Em uma franquia de filmes, enquanto o primeiro tem a missão de estabelecer um universo e seus personagens, o segundo precisa desenvolvê-los a partir de um novo desafio. Nesse sentido, Ghostbusters: Apocalipse de Gelo apresenta mais uma ameaça fantasmagórica que precisa ser derrotada pelos caça-fantasmas, que ainda contam com a ajuda de novos personagens.


No entanto, é justamente o acréscimo desses novos rostos que parece atrapalhar o desenvolvimento da equipe apresentada em Ghostbusters: Mais Além. Isso porque, além de perder tempo com personagens totalmente descartáveis, o roteiro de Gil Kenan e Jason Reitman apresenta problemas desinteressantes para os membros da família Spengler.


É o caso, por exemplo, do atrapalhado Gary (Paul Rudd), que deseja se estabelecer como pai, ou então de Travor (Finn Wolfhard), cujo único problema que enfrentou foi tentar capturar um fantasma comilão. No fim, praticamente não existe evolução dos membros da equipe em relação ao filme anterior, o que mostra a ineficiência do roteiro em lidar com tantos personagens (alguns até descartáveis).


Com personagens menos carismáticos que no primeiro filme, a sequência acaba sendo sustentada pela nostalgia dos filmes clássicos, seja com objetos e trilha sonora seja com o retorno dos integrantes da equipe original de maneira ainda mais participativa. Esses momentos são os melhores e mais inspirados do filme, já que até mesmo a imponente ameaça construída em quase duas horas é frustrante.


O espírito maligno libertado de uma esfera pode até ser ameaçador e apresentar uma aparência bastante convincente, mas não se sustenta no ato final do filme. Depois de colocá-lo como um antagonista desafiador até mesmo para tantos personagens, o roteiro se vê sem saída e escolhe uma opção fácil e decepcionante para a equipe, enfim, derrotá-lo e salvar Nova York, cenário clássico da franquia.

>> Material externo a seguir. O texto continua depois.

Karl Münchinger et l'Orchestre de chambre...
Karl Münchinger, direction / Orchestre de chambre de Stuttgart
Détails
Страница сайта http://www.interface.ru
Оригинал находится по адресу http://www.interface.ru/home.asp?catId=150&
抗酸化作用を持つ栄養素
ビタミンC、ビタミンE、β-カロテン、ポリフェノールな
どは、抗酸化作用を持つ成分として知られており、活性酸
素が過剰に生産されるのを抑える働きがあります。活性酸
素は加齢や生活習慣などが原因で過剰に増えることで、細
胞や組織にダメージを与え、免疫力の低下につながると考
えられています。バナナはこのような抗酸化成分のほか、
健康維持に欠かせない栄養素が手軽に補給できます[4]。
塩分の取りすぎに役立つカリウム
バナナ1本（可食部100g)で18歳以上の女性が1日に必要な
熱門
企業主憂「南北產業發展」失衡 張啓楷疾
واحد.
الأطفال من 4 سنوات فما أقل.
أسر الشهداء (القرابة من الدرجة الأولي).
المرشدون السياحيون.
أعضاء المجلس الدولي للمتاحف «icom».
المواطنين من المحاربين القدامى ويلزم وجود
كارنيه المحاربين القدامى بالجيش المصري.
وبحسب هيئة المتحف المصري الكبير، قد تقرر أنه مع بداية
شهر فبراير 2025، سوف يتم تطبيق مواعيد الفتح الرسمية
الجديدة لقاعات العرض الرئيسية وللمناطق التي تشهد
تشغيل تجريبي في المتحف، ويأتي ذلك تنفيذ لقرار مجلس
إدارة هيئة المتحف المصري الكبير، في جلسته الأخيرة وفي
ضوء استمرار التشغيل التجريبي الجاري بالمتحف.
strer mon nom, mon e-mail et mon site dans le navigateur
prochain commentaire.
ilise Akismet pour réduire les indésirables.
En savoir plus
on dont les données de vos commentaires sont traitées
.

Quanto à comédia, marca registrada da franquia, a sequência parece menos inspirada do que o primeiro filme, o que também aconteceu com o drama. Phoebe (Mckenna Grace) assume novamente o protagonismo, mas com uma história que desperta pouco interesse ao retratar o dilema de uma adolescente que não pode ser uma caça-fantasmas por causa da idade.


Mesmo com momentos de nostalgia, Ghostbusters: Apocalipse de Gelo é uma sequência apagada de um primeiro filme bem mais interessante. É natural que novos longas virão, uma vez que ainda estão rendendo boas bilheterias. Agora resta saber até quando uma franquia pode se sustentar entregando apenas saudosismo para seus fãs.